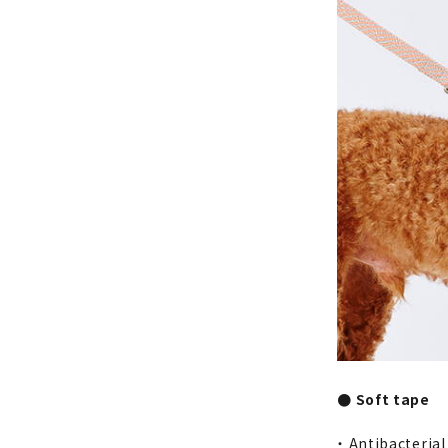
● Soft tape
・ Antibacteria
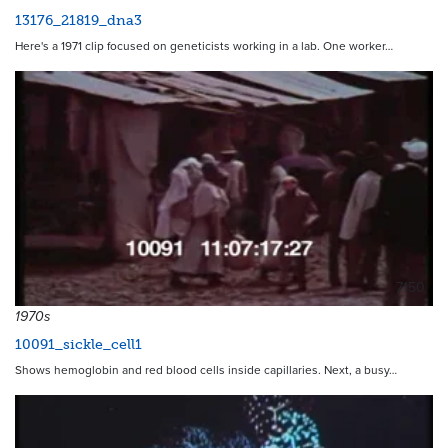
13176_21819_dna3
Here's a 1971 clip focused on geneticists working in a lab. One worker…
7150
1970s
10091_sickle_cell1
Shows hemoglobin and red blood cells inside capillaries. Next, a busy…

*ASSIGNMENT:*
Return the records verbatim, minus pictures.

*RESULT FOR THIS EXERCISE:*
● Soft tape
・ Antibacteria
13176_21819_dna3
Here's a 1971 clip focused on geneticists working in a lab. One worker…
7150
1970s
10091_sickle_cell1
Shows hemoglobin and red blood cells inside capillaries. Next, a busy…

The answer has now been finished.